Mint Slice biscuits, made by Arnott’s in Australia. These, believe it or not, are greatly improved in taste, texture and longevity (at least, duration of time they can be in my house before I eat them) by keeping them in the freezer.
Violet Crumble and Cherry Ripe chocolate bars, again Australian. These are The Musician’s and The Book Accumulator’s favourite Aussie chocolate bars respectively so always seemed like a huge treat. And they’re so yummy.
Golden Rough (again, Australian) – this is a pretty cheap 6/7cm disc of milk chocolate with coconut mixed through it. So good.
Oh, and Choco Leibniz and Ohne Gleichen biscuits from Germany as well.
The common factor for most of these is dark chocolate. Do we just like dark chocolate less in the UK?
What are your favourite chocolates?
Obviously, what you do on the first morning you’re feeling better after a cold, is to sit and go through your LibraryThing and Goodreads histories, cross-referencing to blog reviews and spreadsheets.
Anyway in the process I discovered a load of books I had totally forgotten I had read. By this I don’t just mean I didn’t remember what I thought of the book, but that if you’d asked me, I would have said that I’d never read it. Even looking at my records, I don’t remember reading the book, despite having given them good marks! They include (links to reviews!):
The Kingmaker’s Daughter by Philippa Gregory – 8/10
The Memory Keeper’s Daughter by Kim Edwards – 7/10
Elsewhere by Gabrielle Zevin – 8/10
Gods Behaving Badly by Marie Phillips – 7/10
Does this happen to anyone else?
(buying a book you have forgotten that you own is totally normal and acceptable, right?)

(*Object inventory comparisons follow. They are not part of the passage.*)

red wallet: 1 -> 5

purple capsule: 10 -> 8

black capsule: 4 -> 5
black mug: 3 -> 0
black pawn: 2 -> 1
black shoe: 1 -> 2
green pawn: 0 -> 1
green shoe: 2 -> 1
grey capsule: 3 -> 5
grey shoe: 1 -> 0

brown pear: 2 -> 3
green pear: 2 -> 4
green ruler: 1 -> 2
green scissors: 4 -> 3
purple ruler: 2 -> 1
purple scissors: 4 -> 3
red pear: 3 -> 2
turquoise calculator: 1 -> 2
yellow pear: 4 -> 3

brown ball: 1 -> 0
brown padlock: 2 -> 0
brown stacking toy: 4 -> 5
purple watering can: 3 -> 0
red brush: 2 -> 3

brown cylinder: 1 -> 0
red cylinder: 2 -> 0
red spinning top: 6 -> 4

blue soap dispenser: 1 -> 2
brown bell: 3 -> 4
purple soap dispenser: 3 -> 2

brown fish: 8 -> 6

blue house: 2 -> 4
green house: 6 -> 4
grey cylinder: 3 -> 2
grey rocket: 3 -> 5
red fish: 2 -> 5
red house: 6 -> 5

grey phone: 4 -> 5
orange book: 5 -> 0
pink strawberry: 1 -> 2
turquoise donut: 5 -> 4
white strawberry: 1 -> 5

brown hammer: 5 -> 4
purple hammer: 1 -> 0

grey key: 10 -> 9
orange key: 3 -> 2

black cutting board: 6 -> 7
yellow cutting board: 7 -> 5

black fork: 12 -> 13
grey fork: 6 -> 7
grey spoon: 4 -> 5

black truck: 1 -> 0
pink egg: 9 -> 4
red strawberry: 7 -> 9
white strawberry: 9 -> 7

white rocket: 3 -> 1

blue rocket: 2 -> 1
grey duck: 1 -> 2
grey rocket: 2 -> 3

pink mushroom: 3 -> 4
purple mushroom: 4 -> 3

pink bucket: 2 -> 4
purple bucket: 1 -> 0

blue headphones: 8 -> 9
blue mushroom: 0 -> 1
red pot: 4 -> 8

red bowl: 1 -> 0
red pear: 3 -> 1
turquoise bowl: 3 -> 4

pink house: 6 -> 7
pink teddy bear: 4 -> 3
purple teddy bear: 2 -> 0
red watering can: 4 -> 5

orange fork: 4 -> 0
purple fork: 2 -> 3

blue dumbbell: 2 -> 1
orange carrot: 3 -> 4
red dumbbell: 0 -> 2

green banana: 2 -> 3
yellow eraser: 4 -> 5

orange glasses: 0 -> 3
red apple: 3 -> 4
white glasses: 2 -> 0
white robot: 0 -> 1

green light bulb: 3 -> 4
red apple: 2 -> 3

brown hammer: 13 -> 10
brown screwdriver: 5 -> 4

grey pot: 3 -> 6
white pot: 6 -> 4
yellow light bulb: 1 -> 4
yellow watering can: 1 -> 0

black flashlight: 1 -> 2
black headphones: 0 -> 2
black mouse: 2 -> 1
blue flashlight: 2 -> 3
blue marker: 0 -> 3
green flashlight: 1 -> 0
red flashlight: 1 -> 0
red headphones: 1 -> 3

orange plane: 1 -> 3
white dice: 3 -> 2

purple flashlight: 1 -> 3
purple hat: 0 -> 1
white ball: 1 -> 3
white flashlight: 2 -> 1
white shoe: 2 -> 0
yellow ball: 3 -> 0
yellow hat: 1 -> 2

Because Booking Through Thursday often doesn’t post until too late in the day for me (thanks to time differences), I have decided that on Thursdays I’ll either answer a Booking Through Thursday question or a Top Ten Tuesday question (the latter are run on The Broke and The Bookish blog), although I might let myself stop at 5 rather than going all the way to a list of 10! This week’s:
October 21: Top New Series I Want To Start (New..let’s say within the last year or two)
Well. What new series do I want to start?
I can definitely think of some series that I have started in the past and would love to complete or re-read. Anne of Green Gables, the Sue Grafton’s Kinsey Millhone “A is for Alibi” series, Elizabeth Peters’ Amelia Peabody series… in fact:
1. Elizabeth Peters’ Amelia Peabody series. I’ve only read the first one (Crocodile on the Sandbank) so that definitely nearly counts as a new series.
2. Diana Gabaldon’s Outlander series. I’ve heard so much good stuff about them, how can I resist?
3. Hilary Mantel’s Wolf Hall series (is it a stretch, at two published and one more intended, to call it a series?). I’ve had The Musician’s copy of Wolf Hall for at least 2 if not 3 years now. No excuse that I haven’t read it.
4. Kerry Greenwood’s Phryne Fisher series. I love the TV series, when I get a minute to watch it; I suspect I’d get through the books faster.
and finally, though perhaps not quite within the next 2 years,
5. The Little Golden Books series – I had some of these as a child and have no doubt I’ll be reading a lot with baby RWT eventually!